Abri rapidamente meu armário, sempre deixo as coisas bagunçadas, mas organizadas, ou seja mesmo na bagunça eu achei rápido uma calça jeans preta, a camisa com o símbolo da polícia civil, vesti rápido cada peça. Por cima coloquei o cinto e depois o coturno. Abri o armário mais uma vez e peguei minha jaqueta de couro que só joguei lá ontem, ainda não nasceu o sol, vai estar bem frio lá fora.
Eu nem havia desmontado a mochila de ontem, peguei ela rápido e fui direto até a cozinha. Tentei não fazer barulho, minha mãe estava dormindo no quarto ao lado. Retirei uns potinhos da bolsa, deixei na pia e peguei outros na geladeira. Na garrafa térmica o café de ontem a noite ainda estava morno, não há tempo para fazer um novo, então vai esse mesmo.
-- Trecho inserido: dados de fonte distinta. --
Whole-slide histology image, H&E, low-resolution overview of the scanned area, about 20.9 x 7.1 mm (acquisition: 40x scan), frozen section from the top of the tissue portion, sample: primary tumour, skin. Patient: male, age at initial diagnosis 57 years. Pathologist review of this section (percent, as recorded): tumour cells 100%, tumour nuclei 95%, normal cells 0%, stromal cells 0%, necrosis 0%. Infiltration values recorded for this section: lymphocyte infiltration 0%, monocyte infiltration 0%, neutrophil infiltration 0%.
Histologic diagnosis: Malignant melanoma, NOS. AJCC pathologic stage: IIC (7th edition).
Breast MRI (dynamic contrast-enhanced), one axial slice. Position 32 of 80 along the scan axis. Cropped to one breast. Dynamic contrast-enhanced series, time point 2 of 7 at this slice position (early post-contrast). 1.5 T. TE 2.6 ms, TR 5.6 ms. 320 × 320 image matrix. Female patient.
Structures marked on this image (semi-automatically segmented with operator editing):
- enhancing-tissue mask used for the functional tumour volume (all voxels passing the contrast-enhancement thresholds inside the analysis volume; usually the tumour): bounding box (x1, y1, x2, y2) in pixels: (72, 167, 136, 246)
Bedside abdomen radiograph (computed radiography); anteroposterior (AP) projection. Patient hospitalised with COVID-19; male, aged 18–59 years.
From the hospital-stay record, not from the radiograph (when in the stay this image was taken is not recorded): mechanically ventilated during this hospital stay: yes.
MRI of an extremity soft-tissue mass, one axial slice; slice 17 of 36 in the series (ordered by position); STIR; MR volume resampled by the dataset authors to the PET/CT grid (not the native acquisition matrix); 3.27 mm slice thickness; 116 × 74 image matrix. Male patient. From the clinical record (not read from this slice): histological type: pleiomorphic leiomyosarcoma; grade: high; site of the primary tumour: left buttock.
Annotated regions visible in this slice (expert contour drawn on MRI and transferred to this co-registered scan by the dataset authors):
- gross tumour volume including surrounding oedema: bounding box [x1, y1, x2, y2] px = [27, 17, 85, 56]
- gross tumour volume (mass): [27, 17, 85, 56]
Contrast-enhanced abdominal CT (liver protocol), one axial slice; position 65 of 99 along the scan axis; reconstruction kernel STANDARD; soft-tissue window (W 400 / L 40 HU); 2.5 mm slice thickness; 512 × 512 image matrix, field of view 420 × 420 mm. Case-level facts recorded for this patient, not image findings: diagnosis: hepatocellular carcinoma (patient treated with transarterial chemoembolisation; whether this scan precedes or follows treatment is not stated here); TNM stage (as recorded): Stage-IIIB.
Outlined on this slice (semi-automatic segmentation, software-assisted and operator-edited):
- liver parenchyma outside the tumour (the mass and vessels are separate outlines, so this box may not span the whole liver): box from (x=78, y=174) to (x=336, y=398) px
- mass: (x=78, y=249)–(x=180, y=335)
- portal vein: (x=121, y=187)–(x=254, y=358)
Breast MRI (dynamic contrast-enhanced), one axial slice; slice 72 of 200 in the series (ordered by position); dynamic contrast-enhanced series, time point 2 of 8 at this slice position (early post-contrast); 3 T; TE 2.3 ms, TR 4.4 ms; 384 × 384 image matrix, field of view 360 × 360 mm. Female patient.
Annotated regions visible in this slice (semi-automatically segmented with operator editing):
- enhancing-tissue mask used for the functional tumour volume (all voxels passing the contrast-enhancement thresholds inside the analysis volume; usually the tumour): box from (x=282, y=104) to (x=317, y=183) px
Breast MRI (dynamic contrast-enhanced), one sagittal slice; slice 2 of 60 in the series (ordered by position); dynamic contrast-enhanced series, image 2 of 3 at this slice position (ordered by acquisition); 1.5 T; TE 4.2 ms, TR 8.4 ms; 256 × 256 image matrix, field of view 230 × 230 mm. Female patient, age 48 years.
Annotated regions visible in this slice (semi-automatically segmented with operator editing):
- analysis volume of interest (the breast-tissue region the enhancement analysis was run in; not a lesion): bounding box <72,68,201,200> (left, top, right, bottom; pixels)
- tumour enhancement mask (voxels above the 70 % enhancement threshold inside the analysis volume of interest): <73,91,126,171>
- Senta e toma café direito Flavia! São quatro da manhã! - Cacete, acordei ela, mesmo fazendo silêncio. Se eu respiro um pouco mais forte minha mãe acorda.
- Não vai dar tempo mãe, eu tenho que chegar em uma hora no lugar da ocorrência. O Cantão acabou de me ligar.
- Você nem está de plantão.
- Deve ser algo meio que grande, ele me chamou. - deixei a caneca em cima da pia, passei por ela com a mochila na mão, acenei como despedida e saí quase que correndo - Tenho que ir, beijo. Até a noite.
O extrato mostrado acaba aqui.